Conservative leaders harbor reservations on Prime Minister’s Initiative

Jewish Agency fight with Diaspora Ministry taints perception of world Jewish outreach program.

A MAN holds up a flag during a peace rally in Tel Aviv’s Rabin Square  (photo credit: REUTERS)
A MAN holds up a flag during a peace rally in Tel Aviv’s Rabin Square
(photo credit: REUTERS)
Leaders of the Conservative movement have expressed reservations about the government’s new Diaspora-outreach program, asserting that, without promoting religious pluralism at home, Israel will be unable to connect with Jews abroad.
Eighteen percent of American Jews affiliate with the Conservative (Masorti) movement, with another 35 percent identifying themselves as Reform.
Known popularly as the World Jewry Joint Initiative and backed by both the Prime Minister’s Office and the Jerusalem and Diaspora Affairs Ministry, the program is intended to finance Jewish identity programs around the world to the tune of billions of dollars over the next two decades. In June, the cabinet approved an initial budget of NIS 187 million that is expected to be matched on a two-to-one basis by Diaspora communities. In 2016, after the project’s managing corporation is fully up and running, the government will call for an annual budget of NIS 800m.
“If the Israeli government can’t provide for the religious well being of its own citizens in an open pluralistic and egalitarian manner as so many Israelis report they desire, what makes anyone think they can adequately address those of the Diaspora,” asked Rabbi Steven Wernick, CEO of the United Synagogue of Conservative Judaism.
Objecting to the Orthodox monopoly on religious affairs in the Jewish state, Rabbi Andrew Sacks, director of the Masorati movement’s Rabbinical Assembly in Israel, called into question ministerial statements regarding the unity of the Jewish people.
“They say we are all family. But the way many of the cabinet ministers relate to Diaspora Jewry is not with warmth and love,” Sacks told The Post. “Our rabbis are not recognized. Our institutions in Israel are not funded.”
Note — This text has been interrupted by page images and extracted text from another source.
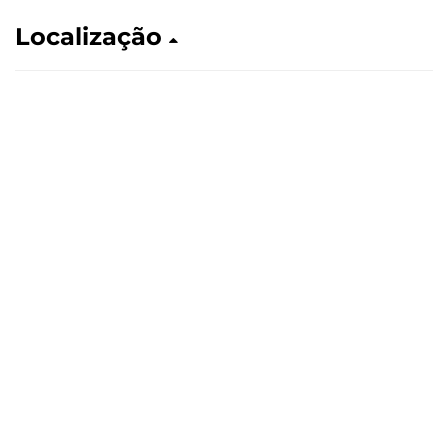
Localização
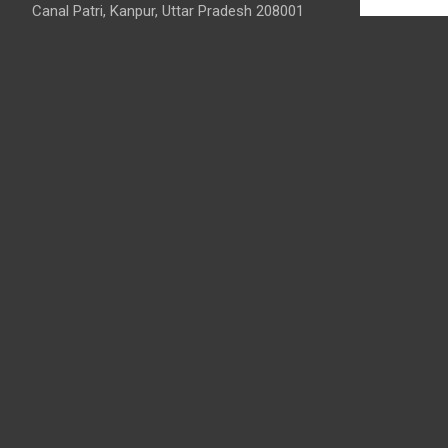
Canal Patri, Kanpur, Uttar Pradesh 208001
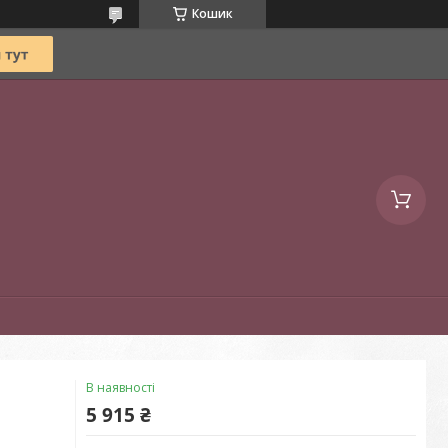
Кошик
В наявності
5 915 ₴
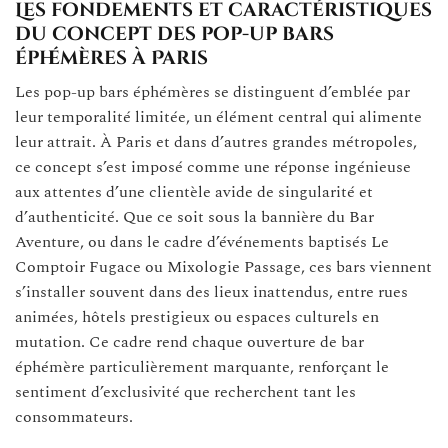
Les fondements et caractéristiques
du concept des pop-up bars
éphémères à Paris
Les pop-up bars éphémères se distinguent d’emblée par
leur temporalité limitée, un élément central qui alimente
leur attrait. À Paris et dans d’autres grandes métropoles,
ce concept s’est imposé comme une réponse ingénieuse
aux attentes d’une clientèle avide de singularité et
d’authenticité. Que ce soit sous la bannière du Bar
Aventure, ou dans le cadre d’événements baptisés Le
Comptoir Fugace ou Mixologie Passage, ces bars viennent
s’installer souvent dans des lieux inattendus, entre rues
animées, hôtels prestigieux ou espaces culturels en
mutation. Ce cadre rend chaque ouverture de bar
éphémère particulièrement marquante, renforçant le
sentiment d’exclusivité que recherchent tant les
consommateurs.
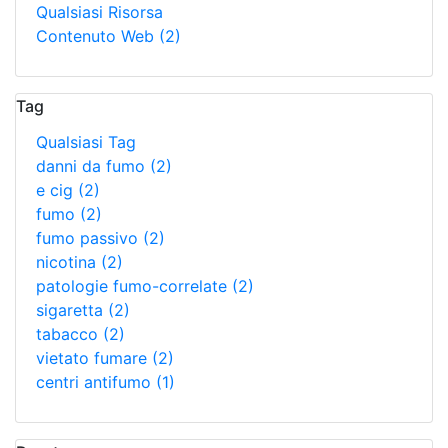
Qualsiasi Risorsa
Contenuto Web
(2)
Tag
Qualsiasi Tag
danni da fumo
(2)
e cig
(2)
fumo
(2)
fumo passivo
(2)
nicotina
(2)
patologie fumo-correlate
(2)
sigaretta
(2)
tabacco
(2)
vietato fumare
(2)
centri antifumo
(1)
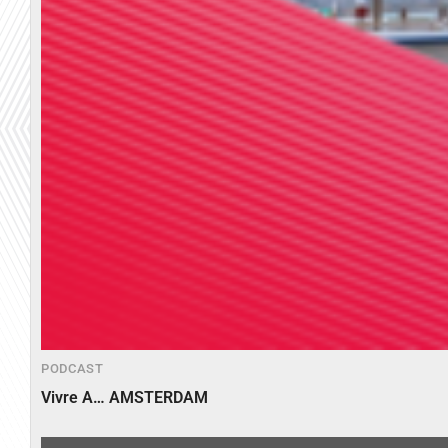
PODCAST
Vivre A… AMSTERDAM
While the conservative movement will continue to support Israel regardless of these issues, he declared, “We will never succeed in strengthening the bonds between Israel and the Diaspora community, in particular the younger Jews, as long as we are denied recognition.
“I would add that the very institutions that the Masorti Movement and the other non-Orthodox have created to strengthen identity are not a part of the Bennett vision,” Sacks said, referring to Jerusalem and Diaspora Affairs Minister Naftali Bennett, one of the movers behind the initiative.
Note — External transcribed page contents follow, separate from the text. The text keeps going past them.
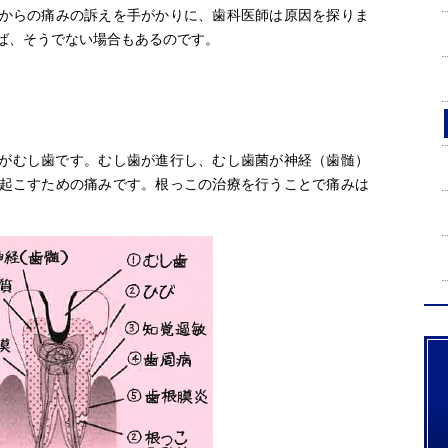
からの痛みの訴えを手がかりに、歯科医師は原因を探りま
ば、そうでない場合もあるのです。
がむし歯です。むし歯が進行し、むし歯菌が神経（歯髄）
起こすための痛みです。根っこの治療を行うことで痛みは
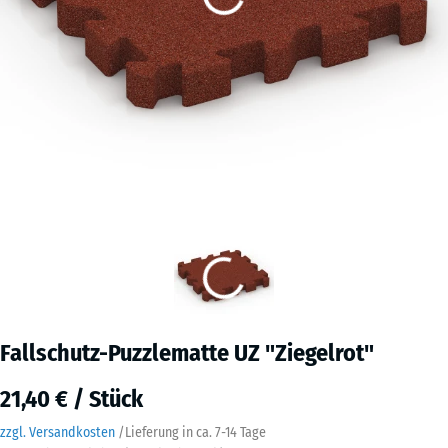
Fallschutz-Puzzlematte UZ "Ziegelrot"
21,40 € / Stück
zzgl. Versandkosten
/
Lieferung in ca.
7-14 Tage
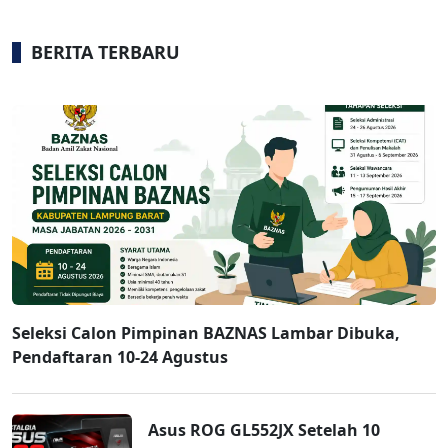
BERITA TERBARU
Seleksi Calon Pimpinan BAZNAS Lambar Dibuka,
Pendaftaran 10-24 Agustus
Asus ROG GL552JX Setelah 10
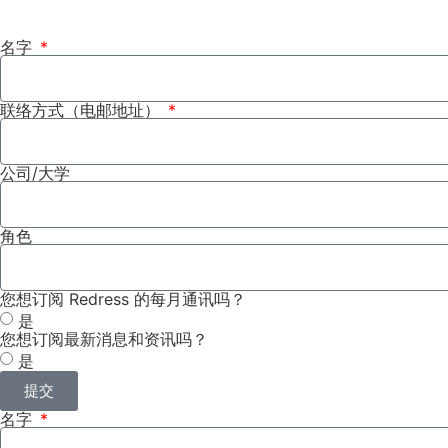
名字
联络方式（电邮地址）
公司/大学
角色
您想订阅 Redress 的每月通讯吗？
是
您想订阅最新消息和资讯吗？
是
提交
名字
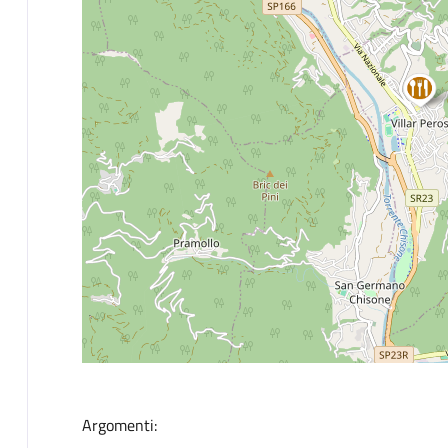
Argomenti:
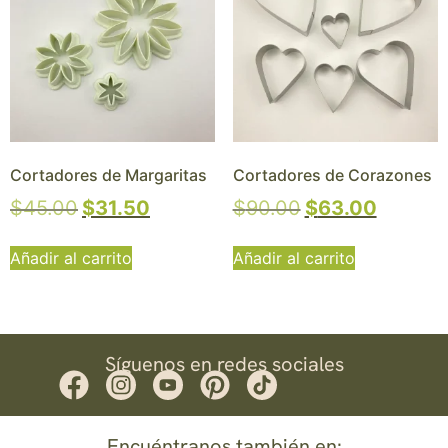
Cortadores de Margaritas
Cortadores de Corazones
$
45.00
$
31.50
$
90.00
$
63.00
Añadir al carrito
Añadir al carrito
Síguenos en redes sociales
Encuéntranos también en:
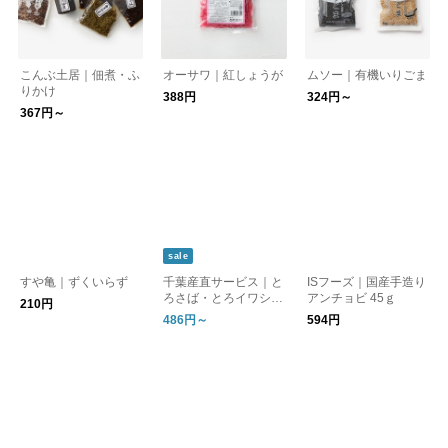
こんぶ土居｜佃煮・ふ
オーサワ｜紅しょうが
ムソー｜有機いりごま
りかけ
388円
324円～
367円～
sale
すや亀｜ずくいらず
千葉産直サービス｜と
ISフーズ｜国産手造り
ろさば・とろイワシ缶
アンチョビ 45ｇ
210円
詰
486円～
594円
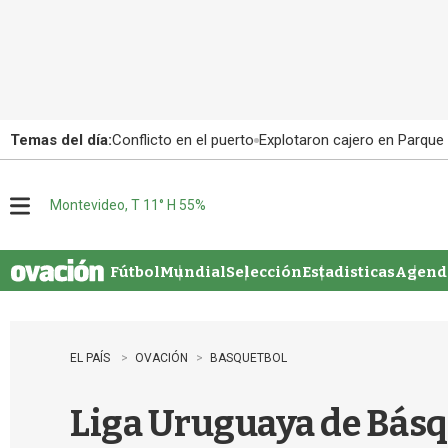
Temas del día:
Conflicto en el puerto
Explotaron cajero en Parque
Montevideo, T 11° H 55%
M
e
n
u
Fútbol
Mundial
Selección
Estadisticas
Agenda
EL PAÍS
OVACIÓN
BASQUETBOL
Liga Uruguaya de Básqu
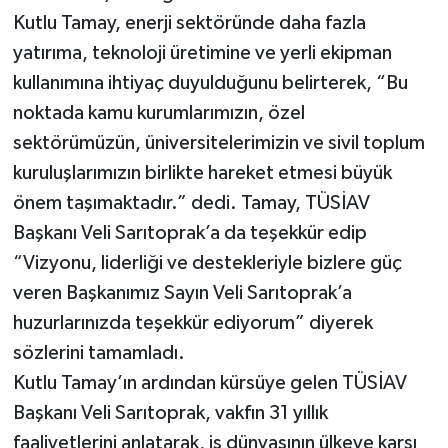
Kutlu Tamay, enerji sektöründe daha fazla
yatırıma, teknoloji üretimine ve yerli ekipman
kullanımına ihtiyaç duyulduğunu belirterek, “Bu
noktada kamu kurumlarımızın, özel
sektörümüzün, üniversitelerimizin ve sivil toplum
kuruluşlarımızın birlikte hareket etmesi büyük
önem taşımaktadır.” dedi. Tamay, TÜSİAV
Başkanı Veli Sarıtoprak’a da teşekkür edip
“Vizyonu, liderliği ve destekleriyle bizlere güç
veren Başkanımız Sayın Veli Sarıtoprak’a
huzurlarınızda teşekkür ediyorum” diyerek
sözlerini tamamladı.
Kutlu Tamay’ın ardından kürsüye gelen TÜSİAV
Başkanı Veli Sarıtoprak, vakfın 31 yıllık
faaliyetlerini anlatarak, iş dünyasının ülkeye karşı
“As long as our congregants in North America see that the marriages, conversions and other matters of personal status performed by their own rabbis are ignored by the State, even derided, funding new programs will not succeed.”
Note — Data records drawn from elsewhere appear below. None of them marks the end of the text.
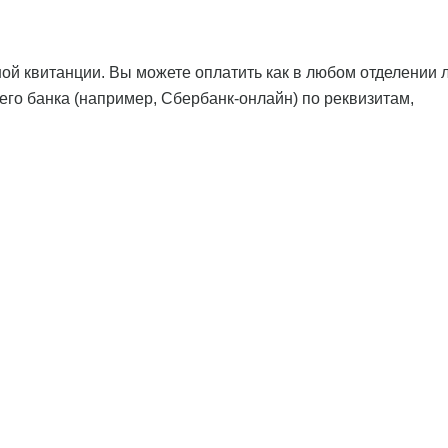
ой квитанции. Вы можете оплатить как в любом отделении 
оего банка (например, Сбербанк-онлайн) по реквизитам,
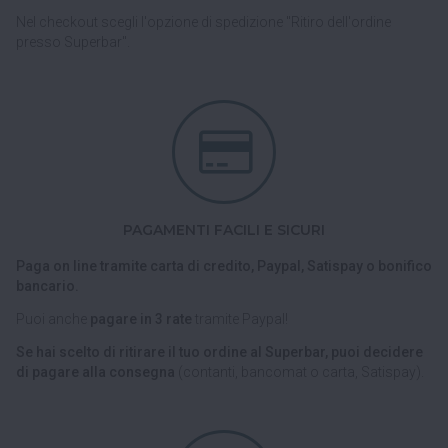
Nel checkout scegli l'opzione di spedizione "Ritiro dell'ordine
presso Superbar".
PAGAMENTI FACILI E SICURI
Paga on line tramite carta di credito, Paypal, Satispay o bonifico
bancario.
Puoi anche
pagare in 3 rate
tramite Paypal!
Se hai scelto di ritirare il tuo ordine al Superbar, puoi decidere
di pagare alla consegna
(contanti, bancomat o carta, Satispay).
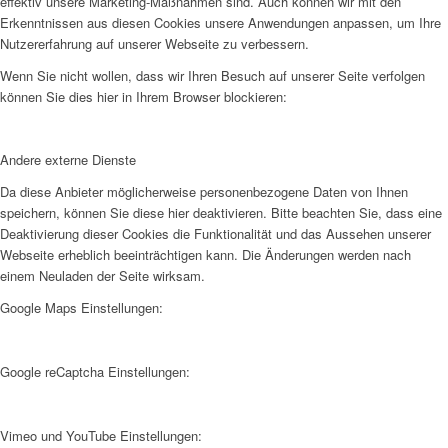
effektiv unsere Marketing-Maßnahmen sind. Auch können wir mit den
Erkenntnissen aus diesen Cookies unsere Anwendungen anpassen, um Ihre
Nutzererfahrung auf unserer Webseite zu verbessern.
Wenn Sie nicht wollen, dass wir Ihren Besuch auf unserer Seite verfolgen
können Sie dies hier in Ihrem Browser blockieren:
Andere externe Dienste
Da diese Anbieter möglicherweise personenbezogene Daten von Ihnen
speichern, können Sie diese hier deaktivieren. Bitte beachten Sie, dass eine
Deaktivierung dieser Cookies die Funktionalität und das Aussehen unserer
Webseite erheblich beeinträchtigen kann. Die Änderungen werden nach
einem Neuladen der Seite wirksam.
Google Maps Einstellungen:
Google reCaptcha Einstellungen:
Vimeo und YouTube Einstellungen:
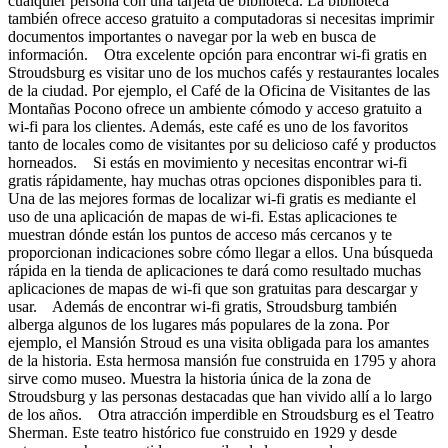
cualquier persona con una tarjeta de biblioteca. La biblioteca
también ofrece acceso gratuito a computadoras si necesitas imprimir
documentos importantes o navegar por la web en busca de
información. Otra excelente opción para encontrar wi-fi gratis en
Stroudsburg es visitar uno de los muchos cafés y restaurantes locales
de la ciudad. Por ejemplo, el Café de la Oficina de Visitantes de las
Montañas Pocono ofrece un ambiente cómodo y acceso gratuito a
wi-fi para los clientes. Además, este café es uno de los favoritos
tanto de locales como de visitantes por su delicioso café y productos
horneados. Si estás en movimiento y necesitas encontrar wi-fi
gratis rápidamente, hay muchas otras opciones disponibles para ti.
Una de las mejores formas de localizar wi-fi gratis es mediante el
uso de una aplicación de mapas de wi-fi. Estas aplicaciones te
muestran dónde están los puntos de acceso más cercanos y te
proporcionan indicaciones sobre cómo llegar a ellos. Una búsqueda
rápida en la tienda de aplicaciones te dará como resultado muchas
aplicaciones de mapas de wi-fi que son gratuitas para descargar y
usar. Además de encontrar wi-fi gratis, Stroudsburg también
alberga algunos de los lugares más populares de la zona. Por
ejemplo, el Mansión Stroud es una visita obligada para los amantes
de la historia. Esta hermosa mansión fue construida en 1795 y ahora
sirve como museo. Muestra la historia única de la zona de
Stroudsburg y las personas destacadas que han vivido allí a lo largo
de los años. Otra atracción imperdible en Stroudsburg es el Teatro
Sherman. Este teatro histórico fue construido en 1929 y desde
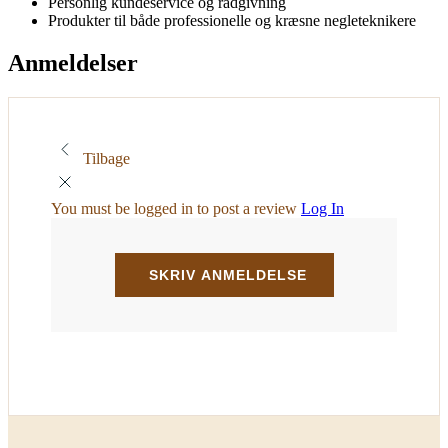
Personlig kundeservice og rådgivning
Produkter til både professionelle og kræsne negleteknikere
Anmeldelser
Tilbage
You must be logged in to post a review
Log In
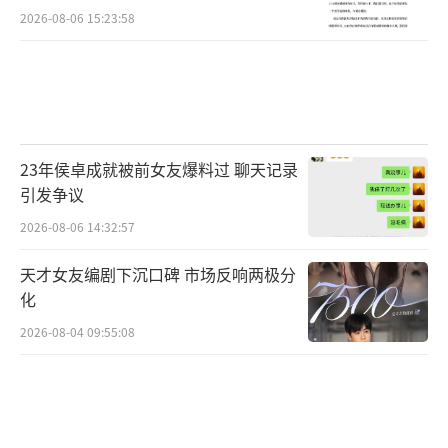
2026-08-06 15:23:58
王牌制作班底齐发力 再创现实主义题材力
作
除了实力雄厚的演员阵容，《多喜一家
23年侯卓成就被前女友爆料过 聊天记录
人》还集结了金牌班底为剧集品质奠定基础。
引发争议
导演傅东育曾执导《破冰行动》《理想照耀中
2026-08-06 14:32:57
国》《风吹半夏》《以法之名》等口碑力作，
擅长在宏大的时代背景下刻画鲜活的人性与复
天才女友编剧下沉口碑 市场反响两极分
化
杂的社会关系，其作品兼具思想深度与市场热
2026-08-04 09:55:08
度。导演赵小溪则以对家庭情感的细腻捕捉见
长，代表作有《我不是王毛》《颤抖吧，阿
部》《消失的孩子》等。二位导演的强强联
手，确保了剧集在戏剧张力与生活质感上的完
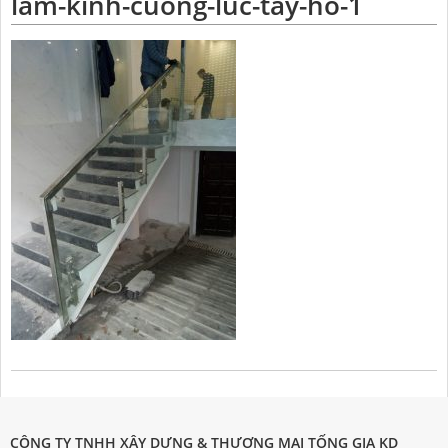
lam-kinh-cuong-luc-tay-ho-1
CÔNG TY TNHH XÂY DỰNG & THƯƠNG MẠI TỐNG GIA KD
According to Wernick, the recent public spat between the Jewish Agency for Israel and the Diaspora Affairs Ministry over control of the initiative also will have an adverse impact on its success. As a member of the Agency’s Board of Governors, Wernick said he felt sidelined from the process of bringing the initiative off the ground.
“I’m concerned by radio silence,” he explained. “I was asked to be part of the visioning session, which I attended. I am a member of the Board of Governors, and I feel left out of the loop. I have many more questions and find the bickering between the government and Jewish Agency concerning.”
The government-agency dispute occurred when ministry director-general Dvir Kahana sent a letter to American Jewish leaders minimizing the Jewish Agency’s role in the initiative, which it helped birth. The missive, in which the government body stated it was “continuing [its] dialogue with the Agency with the aim of finding the best way for it to fit into a role within the initiative,” came as the agency executive sat to vote on a series of proposals for the initiative’s pilot projects, something the ministry apparently believed bypassed proper channels.
In response, agency chairman Natan Sharansky told an Israeli media outlet that Kahana was “merely a young man who doesn’t understand” and accused him of “an unprecedented effort to interfere in the Jewish Agency decision-making process.”
Many in the philanthropic world have expressed concerns that this spat would harm the ability of Diaspora Jewish organizations to raise the money necessary to get the initiative off the ground.
If the project is to succeed, said Rabbi Uri Regev, a Reform rabbi and the CEO of the Hiddush religious equality NGO, Bennett and Prime Minister Binyamin Netanyahu must be asked if “Israel [will] recognize all Jews on an equal footing, with all rights and privileges accorded to Orthodoxy.”
“This is particularly pertinent now that Dvir Kahana has unequivocally stated that “‘the initiative’s main objectives is to create a true partnership between the Government of Israel and the Jewish World!’” Regev said. “So, will Israel allow all members of the Jewish community to legally marry if they choose to move to Israel? Until the answer is ‘Yes!’ the government should be told: ‘Thanks, but no thanks! You better straighten out your own Jewish identity/religious diversity challenge and learn the basic concept of partnership before you attempt to teach us how to do it!’” Neither the Diaspora Affairs Ministry nor the Jewish Agency responded to emailed requests for comment.